Al llegar al pasillo del hall escuchó a la mujer que atendía en la recepción hablar con una enfermera. Conversaban sobre una joven recién ingresada en la sección de quemados. Al parecer, su novio había desfigurado parte de su rostro al lanzarle el contenido de una botella que contenía ácido en su interior. "Tan hermosa... qué pena. Nunca volverá a ser bella para los hombres". El hombre, sin decir nada, miró los letreros entre los distintos indicativos del pasillo y luego giró a su izquierda, hacia la sección de quemados. Cruzó entre las dos puertas de vaivén cuando salió veloz un enfermero con una camilla vacía. Todavía conservaba en la superficie la forma de quién había estado tumbado en ella. El enfermero miró hacia dónde estaba el hombre. Se detuvo en su carrera por un momento. Pareció ir a decir algo, pero se contuvo de hacerlo. Segundos después, continuó su marcha sin más. El hombre accedió al interior y sin dilación alguna se acercó hasta una de las camas ocupadas. Allí se encontraba la joven de la cara desfigurada. La despertó con tan sólo tocarla en el hombro. —Hola Karen. He venido a ayudarte, si tú, así lo deseas. La joven, sin llegar a abrir los ojos a causa de las heridas, hizo esfuerzo por ver a la persona que le hablaba. Sus labios, bajo las vendas que cubrían su rostro preguntaron quién era — Soy Jesús.
Por un minuto la joven quedó en silencio. Luego con gran esfuerzo se dirigió a él.
—¿Estoy muerta? Dijo dejando traslucir su congoja. —Estás viva Karen. Muy viva.
—¿Acaso eres el hijo de Dios?
—Todos lo somos Karen. Pero no soy aquel que fue crucificado, muerto y sepultado, y que al tercer día resucitó. Sólo soy Jesús. Pero mis manos pueden sanarte si tú así lo deseas de corazón. ¿Quieres?

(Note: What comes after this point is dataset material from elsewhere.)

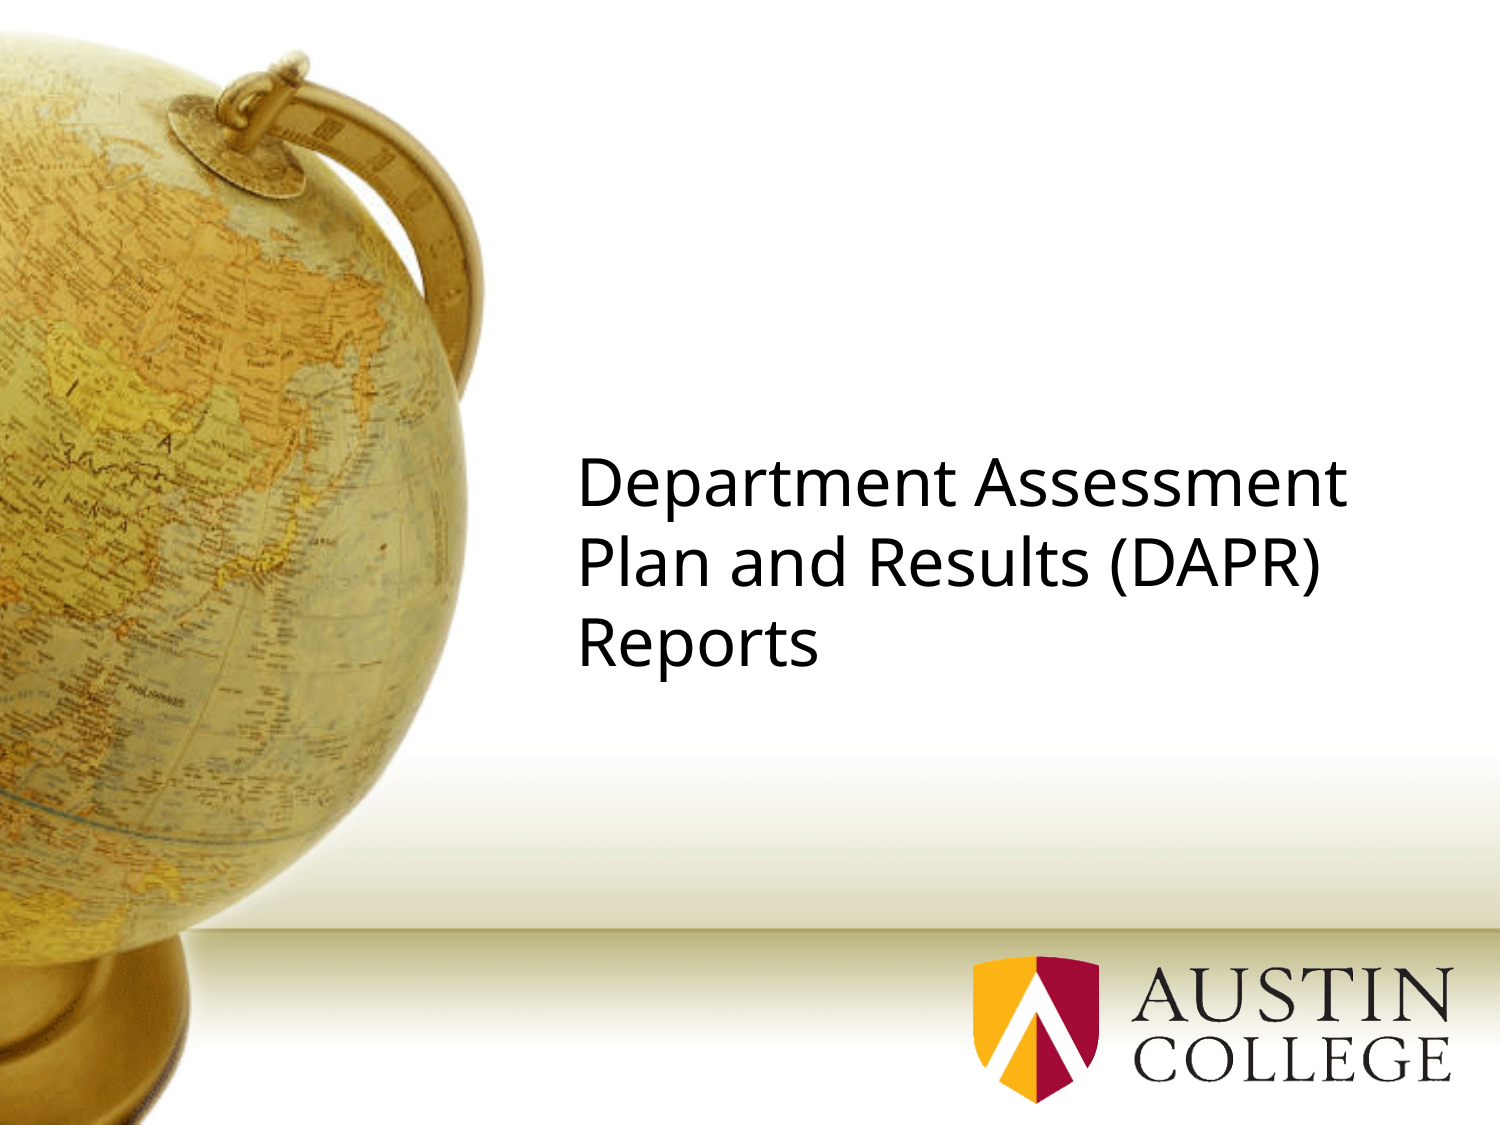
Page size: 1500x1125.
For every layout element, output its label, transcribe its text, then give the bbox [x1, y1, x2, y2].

title Department Assessment Plan and Results (DAPR) Reports [560, 299, 1438, 688]
picture [0, 0, 1500, 1125]
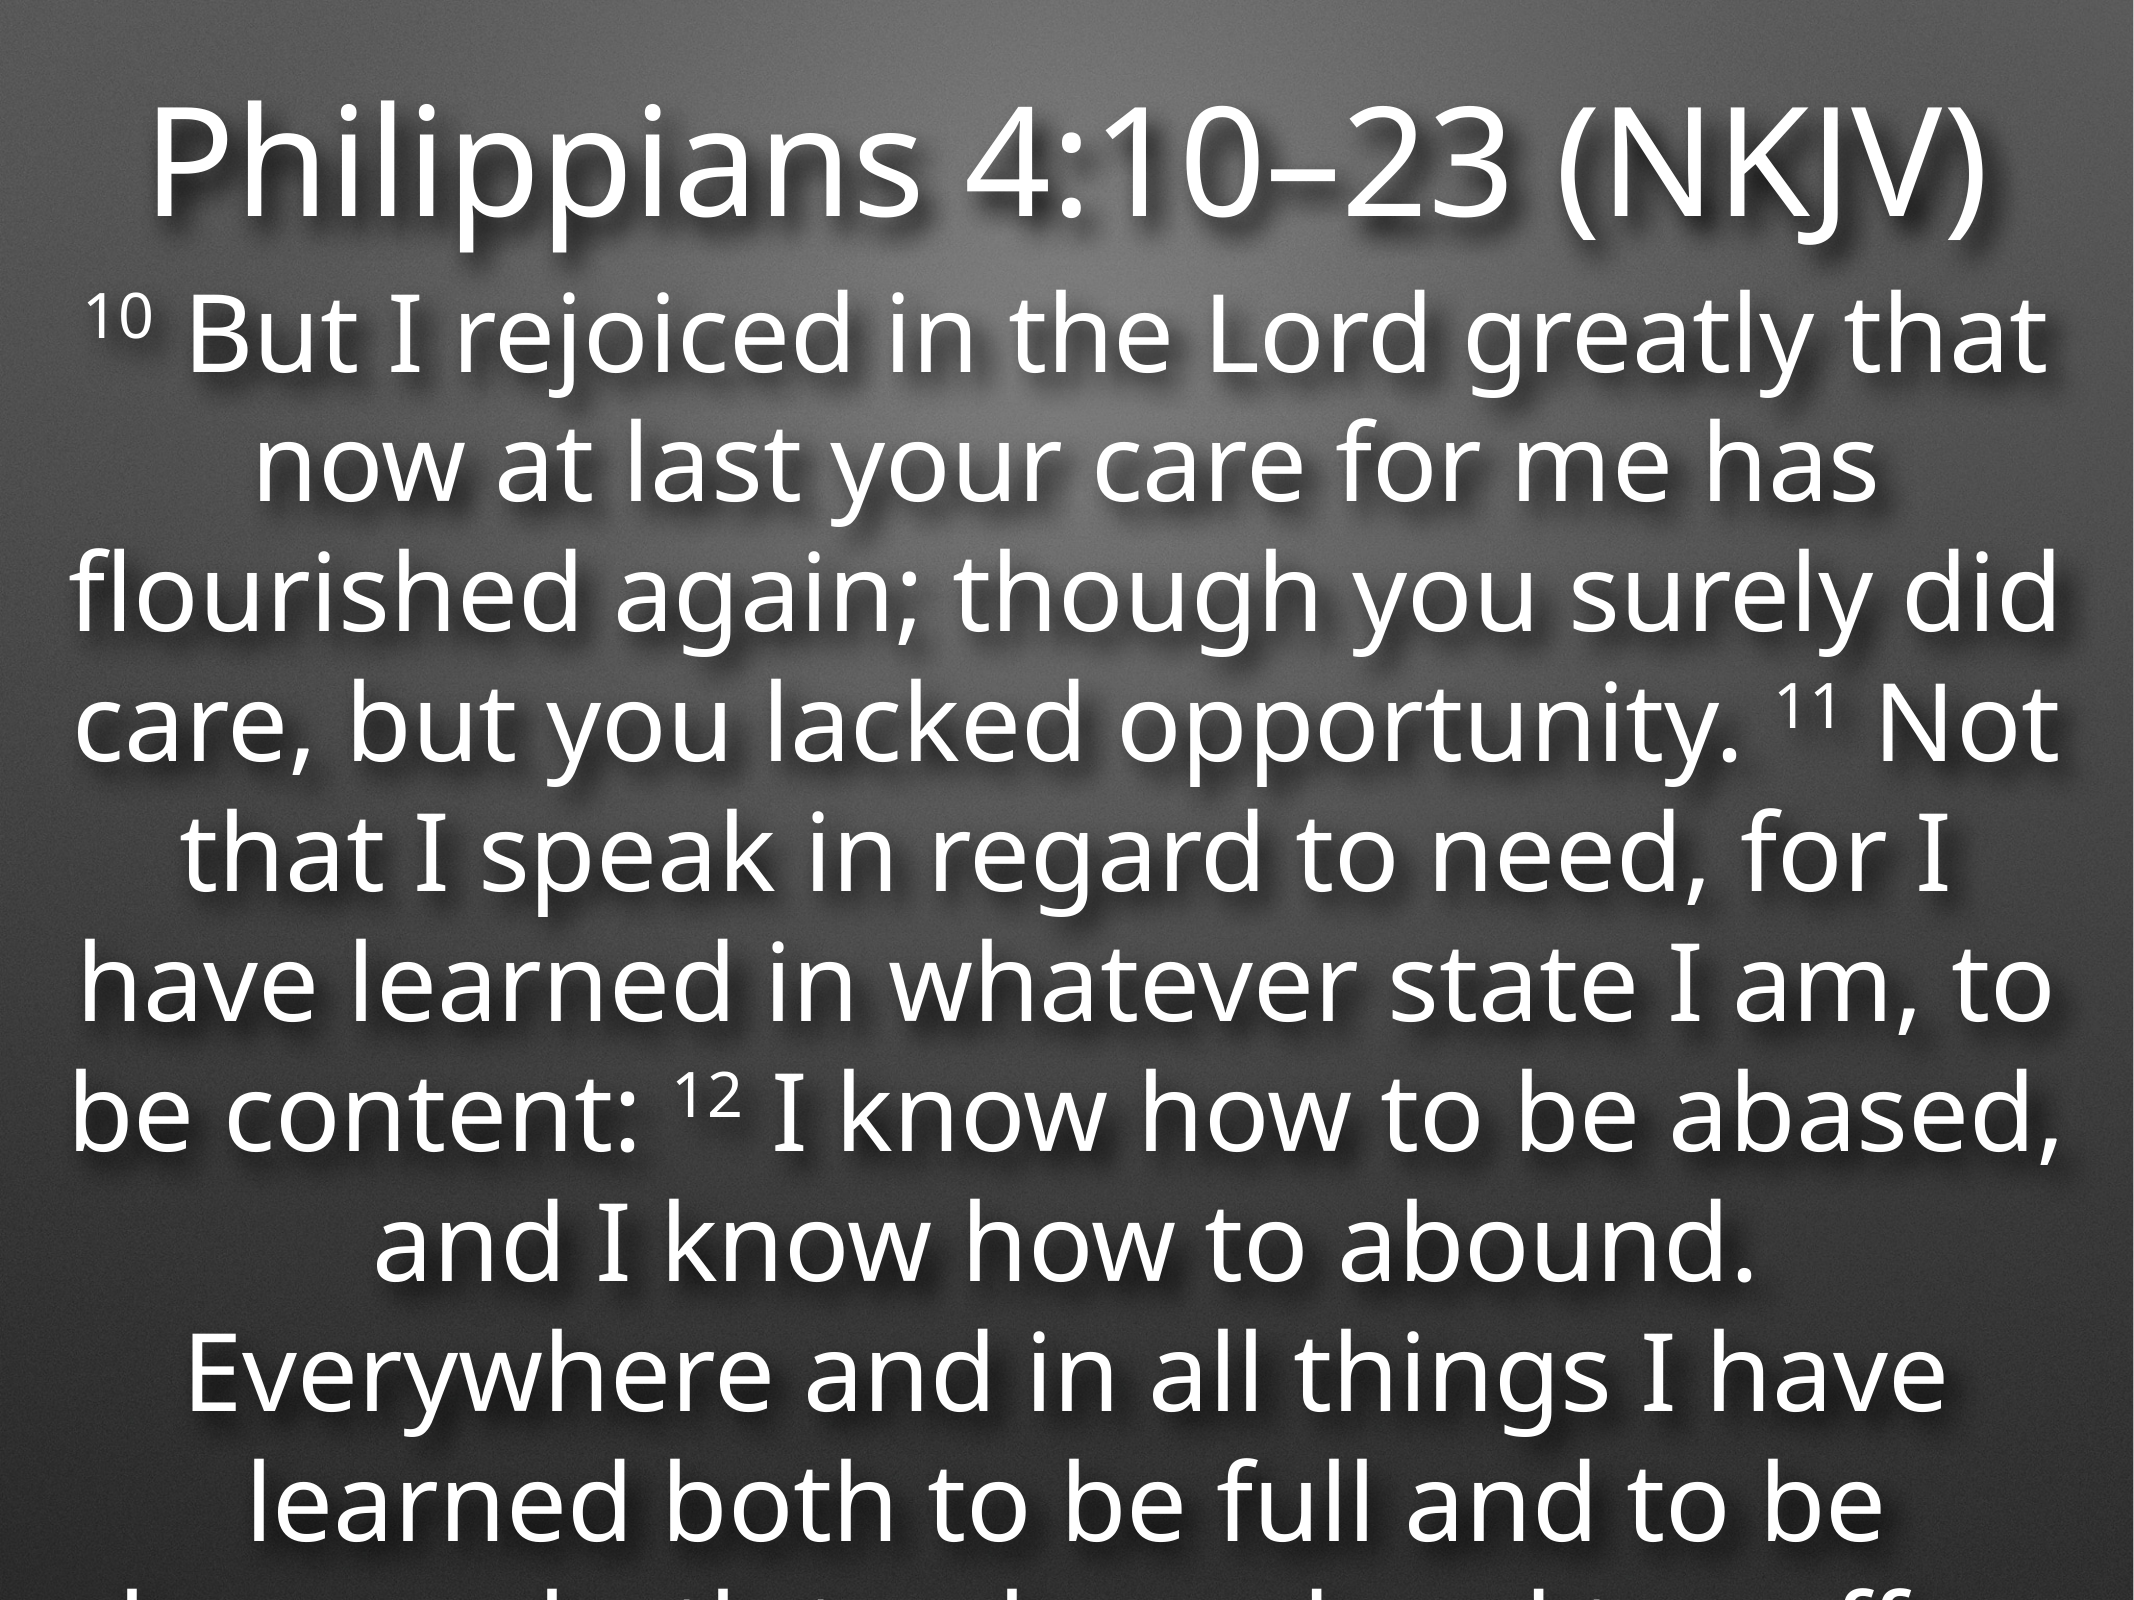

De haber podido sonreír debajo del vendaje, Karen lo habría hecho. Quizás pensó que Jesús bien podía ser un loco escapado del psiquiátrico, pero al fin y al cabo, poco podía perder de ser falsas sus palabras. Las palabras de Jesús las sentía sinceras y su forma de hablar era amable y considerada. —Sí. Quiero
.Su respuesta sonó igual que si hubiera estado ante el altar el día de su boda. Jesús puso sus manos abiertas delante del vendaje sin llegar a tocarlo. Luego se alejó sin apenas hacer ruido. —Mañana a esta misma hora estarás curada —dijo cerrando la puerta. Jesús visitó a un joven hospitalizado en el mismo hospital. Se llamaba Pietro Mancini. Pietro había sido atropellado por un vehículo que se había dado a la fuga. Sus piernas, serían para siempre las de un minusválido dependiente de una silla de ruedas.
Jesús fue pasando uno a uno por cada uno de los ingresados. Con todos ellos sus manos fueron obrando lo que al día siguiente considerarían un milagro.
Los designios de Dios son inescrutables.
. Al día siguiente todos los ingresados en el hospital fueron dados de alta. Nadie fue capaz de explicar qué era lo que había sucedido para que todos sanaran de un día para otro.
Karen, al retirarle los vendajes del rostro, pudo ver que ahora no solo habían desaparecido las heridas del rostro. Ahora, no solo era más hermosa. Su belleza, era tal, que a partir de entonces, hubo de esconderse o salir disfrazada para no ser acosada por los hombres.
Pietro Mancini volvió a andar. Siempre había sido un vago incapaz de darle un palo al agua. Maldijo haber perdido las ayudas de por vida de la Seguridad Social.
En la prensa local se hicieron eco del suceso. Los medios más sensacionalistas hablaron de un milagro, de la llegada del Mesías. Algunos, movidos por su fe ciega, buscaron a Jesús durante semanas pero fueron los menos.